Located in Porto Cervo in Sardinia, Italy, it was founded in 1967 by His Highness the Aga Khan, as a non-profit club for those passionate about the sea and marine sports. In addition to its superb yachting facilities, the YCCS features a clubhouse the likes of which only a few yacht clubs on the planet can match, being the only club in the Mediterranean and one of only four Yacht Clubs worldwide to have a reciprocal agreement extending mutual privileges to their members of the New York Yacht Club.YCCS also has reciprocal agreements with Yacht Club di Monaco and the Royal Yacht Squadron (UK).

Sponsor Rolex could not find a more upmarket partner event. Unlike most yacht racing around the world, the crews are not comprised of primarily businessmen sailing enthusiasts enjoying their leisure hours in like-minded company - these crews are all highly trained, well paid athletes.

The entourage that follows these boats around the world numbers at least 25 such people. And the boats are technological showcases.

We've followed Alfa Romeo's progress in Gizmo keeping our readers updated on the boat's incredible run of success across 70 wins and every major yacht race in the world.
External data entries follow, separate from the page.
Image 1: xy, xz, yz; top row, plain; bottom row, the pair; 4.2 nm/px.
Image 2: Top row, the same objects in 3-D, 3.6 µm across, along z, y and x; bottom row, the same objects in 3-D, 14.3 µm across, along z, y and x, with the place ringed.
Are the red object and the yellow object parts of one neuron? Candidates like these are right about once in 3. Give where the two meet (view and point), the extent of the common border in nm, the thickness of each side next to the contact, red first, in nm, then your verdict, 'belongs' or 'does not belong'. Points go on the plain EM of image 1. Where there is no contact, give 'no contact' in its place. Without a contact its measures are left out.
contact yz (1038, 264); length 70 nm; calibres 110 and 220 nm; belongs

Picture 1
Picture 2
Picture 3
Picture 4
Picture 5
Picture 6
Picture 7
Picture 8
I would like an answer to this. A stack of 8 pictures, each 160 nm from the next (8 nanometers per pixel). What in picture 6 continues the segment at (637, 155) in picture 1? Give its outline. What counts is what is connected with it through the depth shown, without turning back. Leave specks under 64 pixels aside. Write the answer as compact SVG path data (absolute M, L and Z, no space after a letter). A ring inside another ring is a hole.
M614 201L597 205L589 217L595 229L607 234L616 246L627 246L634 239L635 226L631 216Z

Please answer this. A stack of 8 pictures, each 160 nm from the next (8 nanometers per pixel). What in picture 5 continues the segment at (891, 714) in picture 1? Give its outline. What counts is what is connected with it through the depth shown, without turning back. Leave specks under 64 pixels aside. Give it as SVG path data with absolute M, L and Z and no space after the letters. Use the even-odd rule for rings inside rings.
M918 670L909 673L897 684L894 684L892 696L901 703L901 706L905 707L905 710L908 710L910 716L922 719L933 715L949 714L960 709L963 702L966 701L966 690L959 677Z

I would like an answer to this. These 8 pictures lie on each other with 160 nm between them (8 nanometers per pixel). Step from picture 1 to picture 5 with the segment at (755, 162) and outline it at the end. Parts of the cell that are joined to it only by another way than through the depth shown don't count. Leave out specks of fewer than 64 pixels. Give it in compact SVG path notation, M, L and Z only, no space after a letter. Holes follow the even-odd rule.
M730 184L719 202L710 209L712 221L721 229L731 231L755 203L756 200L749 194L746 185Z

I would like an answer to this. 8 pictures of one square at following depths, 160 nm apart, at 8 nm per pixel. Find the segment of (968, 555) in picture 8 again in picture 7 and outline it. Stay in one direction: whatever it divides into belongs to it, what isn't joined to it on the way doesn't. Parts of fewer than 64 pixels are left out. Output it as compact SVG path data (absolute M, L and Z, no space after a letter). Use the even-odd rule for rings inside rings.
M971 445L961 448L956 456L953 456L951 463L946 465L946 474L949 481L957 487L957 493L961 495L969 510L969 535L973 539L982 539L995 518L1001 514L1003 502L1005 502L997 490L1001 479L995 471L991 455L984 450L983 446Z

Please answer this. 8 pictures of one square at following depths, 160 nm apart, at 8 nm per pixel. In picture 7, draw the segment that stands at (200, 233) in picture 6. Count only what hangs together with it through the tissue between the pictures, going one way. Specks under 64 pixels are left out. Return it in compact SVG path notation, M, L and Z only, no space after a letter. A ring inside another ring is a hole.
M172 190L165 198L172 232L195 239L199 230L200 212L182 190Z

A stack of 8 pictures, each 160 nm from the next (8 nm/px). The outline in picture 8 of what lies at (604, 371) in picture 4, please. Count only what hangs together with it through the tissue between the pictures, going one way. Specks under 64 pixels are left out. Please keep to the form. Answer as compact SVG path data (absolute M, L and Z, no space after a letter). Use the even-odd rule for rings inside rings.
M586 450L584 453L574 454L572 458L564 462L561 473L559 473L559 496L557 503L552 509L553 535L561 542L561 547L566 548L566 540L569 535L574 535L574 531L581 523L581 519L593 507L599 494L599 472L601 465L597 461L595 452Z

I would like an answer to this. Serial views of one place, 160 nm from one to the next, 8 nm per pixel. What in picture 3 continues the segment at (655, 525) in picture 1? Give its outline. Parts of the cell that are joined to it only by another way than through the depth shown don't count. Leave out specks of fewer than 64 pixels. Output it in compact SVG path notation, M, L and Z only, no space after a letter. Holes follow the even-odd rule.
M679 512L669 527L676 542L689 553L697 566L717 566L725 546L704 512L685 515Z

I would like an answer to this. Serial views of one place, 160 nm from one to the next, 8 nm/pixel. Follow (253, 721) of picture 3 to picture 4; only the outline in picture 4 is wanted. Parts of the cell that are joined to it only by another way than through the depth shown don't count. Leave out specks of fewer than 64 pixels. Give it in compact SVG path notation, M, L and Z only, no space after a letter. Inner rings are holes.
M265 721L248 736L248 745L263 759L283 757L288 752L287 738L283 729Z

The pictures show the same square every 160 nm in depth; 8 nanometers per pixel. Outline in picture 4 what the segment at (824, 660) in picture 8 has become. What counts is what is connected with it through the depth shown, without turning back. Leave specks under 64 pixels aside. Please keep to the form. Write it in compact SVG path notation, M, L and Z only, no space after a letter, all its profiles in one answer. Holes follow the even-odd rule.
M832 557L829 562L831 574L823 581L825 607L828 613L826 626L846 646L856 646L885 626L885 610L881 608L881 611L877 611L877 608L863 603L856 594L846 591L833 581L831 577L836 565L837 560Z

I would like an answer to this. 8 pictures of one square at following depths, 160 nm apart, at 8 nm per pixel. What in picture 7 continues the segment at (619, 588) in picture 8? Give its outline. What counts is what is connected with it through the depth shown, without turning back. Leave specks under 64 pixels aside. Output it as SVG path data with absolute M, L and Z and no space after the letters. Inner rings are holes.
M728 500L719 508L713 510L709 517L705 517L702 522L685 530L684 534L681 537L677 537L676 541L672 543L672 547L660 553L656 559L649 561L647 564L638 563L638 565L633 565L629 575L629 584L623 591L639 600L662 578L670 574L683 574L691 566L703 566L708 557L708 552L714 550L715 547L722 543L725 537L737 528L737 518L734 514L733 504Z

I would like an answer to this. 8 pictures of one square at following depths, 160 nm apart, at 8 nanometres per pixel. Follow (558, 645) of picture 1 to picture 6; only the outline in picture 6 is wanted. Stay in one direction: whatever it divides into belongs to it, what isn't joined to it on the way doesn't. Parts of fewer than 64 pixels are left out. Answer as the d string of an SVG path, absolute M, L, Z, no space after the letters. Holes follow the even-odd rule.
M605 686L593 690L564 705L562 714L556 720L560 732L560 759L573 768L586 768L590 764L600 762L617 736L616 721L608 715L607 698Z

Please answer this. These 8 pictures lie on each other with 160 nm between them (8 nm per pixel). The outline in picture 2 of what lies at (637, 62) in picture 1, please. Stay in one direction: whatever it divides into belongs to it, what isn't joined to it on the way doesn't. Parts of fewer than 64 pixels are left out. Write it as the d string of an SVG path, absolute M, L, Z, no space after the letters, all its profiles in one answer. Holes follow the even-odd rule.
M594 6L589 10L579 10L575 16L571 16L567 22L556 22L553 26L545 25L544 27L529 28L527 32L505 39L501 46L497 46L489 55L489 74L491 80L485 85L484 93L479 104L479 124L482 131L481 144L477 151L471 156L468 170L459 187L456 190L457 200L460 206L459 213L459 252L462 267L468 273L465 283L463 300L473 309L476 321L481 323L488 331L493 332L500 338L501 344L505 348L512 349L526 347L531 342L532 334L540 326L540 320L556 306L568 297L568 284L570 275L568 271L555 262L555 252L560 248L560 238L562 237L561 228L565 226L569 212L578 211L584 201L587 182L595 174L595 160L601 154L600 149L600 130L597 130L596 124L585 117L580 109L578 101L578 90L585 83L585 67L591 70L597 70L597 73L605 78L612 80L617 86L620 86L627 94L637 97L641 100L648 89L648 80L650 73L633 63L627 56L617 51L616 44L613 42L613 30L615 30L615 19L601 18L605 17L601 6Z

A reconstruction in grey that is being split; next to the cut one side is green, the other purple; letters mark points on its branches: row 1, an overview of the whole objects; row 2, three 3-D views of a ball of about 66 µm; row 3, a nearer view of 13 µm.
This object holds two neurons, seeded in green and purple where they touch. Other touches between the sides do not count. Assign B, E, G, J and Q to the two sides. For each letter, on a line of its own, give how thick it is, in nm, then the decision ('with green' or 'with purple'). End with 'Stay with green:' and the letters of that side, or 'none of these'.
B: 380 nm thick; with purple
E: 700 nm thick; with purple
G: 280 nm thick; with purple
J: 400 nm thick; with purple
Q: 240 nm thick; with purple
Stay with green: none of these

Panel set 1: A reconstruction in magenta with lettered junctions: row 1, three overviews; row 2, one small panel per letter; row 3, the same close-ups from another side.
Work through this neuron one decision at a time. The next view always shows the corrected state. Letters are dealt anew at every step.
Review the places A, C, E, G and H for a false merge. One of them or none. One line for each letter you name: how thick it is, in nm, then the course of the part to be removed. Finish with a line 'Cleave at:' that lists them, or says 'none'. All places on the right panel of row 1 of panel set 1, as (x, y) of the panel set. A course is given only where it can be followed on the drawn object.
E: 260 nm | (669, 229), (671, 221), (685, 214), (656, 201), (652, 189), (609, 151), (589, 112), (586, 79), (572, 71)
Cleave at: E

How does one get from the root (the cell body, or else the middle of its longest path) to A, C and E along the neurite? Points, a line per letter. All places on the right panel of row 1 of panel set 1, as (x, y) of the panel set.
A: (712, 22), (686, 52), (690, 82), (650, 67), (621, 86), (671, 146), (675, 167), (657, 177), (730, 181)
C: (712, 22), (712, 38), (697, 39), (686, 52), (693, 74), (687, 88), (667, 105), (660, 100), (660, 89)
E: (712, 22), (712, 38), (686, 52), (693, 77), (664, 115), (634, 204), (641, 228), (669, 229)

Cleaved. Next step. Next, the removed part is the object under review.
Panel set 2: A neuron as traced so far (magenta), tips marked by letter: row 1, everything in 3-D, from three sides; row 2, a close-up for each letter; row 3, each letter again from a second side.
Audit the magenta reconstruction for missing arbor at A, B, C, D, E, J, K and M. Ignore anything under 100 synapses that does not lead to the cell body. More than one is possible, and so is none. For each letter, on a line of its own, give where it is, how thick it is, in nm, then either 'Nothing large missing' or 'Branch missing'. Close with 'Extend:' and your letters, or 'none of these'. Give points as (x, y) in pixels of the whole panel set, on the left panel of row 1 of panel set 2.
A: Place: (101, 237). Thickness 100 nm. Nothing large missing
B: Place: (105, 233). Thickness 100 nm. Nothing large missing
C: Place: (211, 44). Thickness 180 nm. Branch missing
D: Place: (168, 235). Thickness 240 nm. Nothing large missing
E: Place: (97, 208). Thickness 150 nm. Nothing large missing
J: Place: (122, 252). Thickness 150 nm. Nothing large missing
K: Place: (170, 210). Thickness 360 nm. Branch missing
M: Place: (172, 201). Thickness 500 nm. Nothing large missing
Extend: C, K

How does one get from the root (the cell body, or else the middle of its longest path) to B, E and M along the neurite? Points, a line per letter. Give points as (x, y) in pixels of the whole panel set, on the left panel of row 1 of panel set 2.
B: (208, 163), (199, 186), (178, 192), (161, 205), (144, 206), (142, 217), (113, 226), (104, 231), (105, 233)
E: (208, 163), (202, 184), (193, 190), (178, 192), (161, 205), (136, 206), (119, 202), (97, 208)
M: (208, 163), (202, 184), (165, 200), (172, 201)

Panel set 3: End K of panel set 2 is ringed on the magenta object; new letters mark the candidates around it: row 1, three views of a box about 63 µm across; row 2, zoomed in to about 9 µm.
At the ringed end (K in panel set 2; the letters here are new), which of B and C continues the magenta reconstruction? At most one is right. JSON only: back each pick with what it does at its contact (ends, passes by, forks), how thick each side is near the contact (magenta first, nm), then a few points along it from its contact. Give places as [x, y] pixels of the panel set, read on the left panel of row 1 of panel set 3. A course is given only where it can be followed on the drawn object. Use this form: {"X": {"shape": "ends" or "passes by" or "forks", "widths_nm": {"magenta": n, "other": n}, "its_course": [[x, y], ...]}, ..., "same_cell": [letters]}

If you have an hour to spare, check out the press statements issued by Alfa Romeo over the last two years, detailing a pageant of race records and wins in every major event for the class.

Built as the biggest and baddest Maxi yacht in history, and using the very latest technology, from water ballast to carbon fibre, Alfa Romeo had never been beaten in two years of competitive sailing.

Skipper Neville Chrichton is one of Australia's Captain's of industry, also having competed with distinction in two sports at an international level - car racing and yacht racing. His Shockwave series of yachts had won a lot of races, but he wanted to win the Sydney-Hobart and it had eluded him. So he set out to build the Maxi to end all maxis, and took the Sydney-Hobart, then marched around the world over the following 18 months winning every race he contested.

The boat had NEVER been beaten prior to the Maxi Yacht Rolex Cup yet Chrichton knew before the event that his run would end. The reason was simple.He had engineered a competitive advantage with the Alfa Romeo's movable water ballast - six tonnes of it pumped around the bottom of the boat enabled the boat to be better balanced and capable of using the power its huge sails delivered.

When the boat was raced in the Sydney Hobart event, which banned this system, extensive modifications were made and weight had to be added to the boat to achieve a sailable result.

This year, the technology of moveable ballast was about to be bested by the canting keel - the next generation of canting keel yachts made their debut at the Rolex Maxi World and, as Neville Crichton had predicted, they were quicker than Alfa Romeo.

Disney's New Zealand-built Pyewacket won the title, ahead of Australian wine maker Robert Oatley's Wild Oats and US Healthcare magnate Randall Pitman's Genuine Risk. Both Wild Oats and Genuine Risk were built in Sydney by elite yacht builders McConaghy Yachts to Reichel/Pugh designs, as was Alfa Romeo some two years earlier.

All three of the placegetters were of the new canting keel design, reflecting the rapid movement of trends and innovations in super-maxi design in recent years and all three boats took a win during the six race series, with Pyewacket taking four of the six races.

Alfa Romeo had gone from never having been beaten, to not even running a place in any of the events - it's best result was fourth. "Canting keel is regarded as the new frontier in sailing technology," explains Neville Crichton.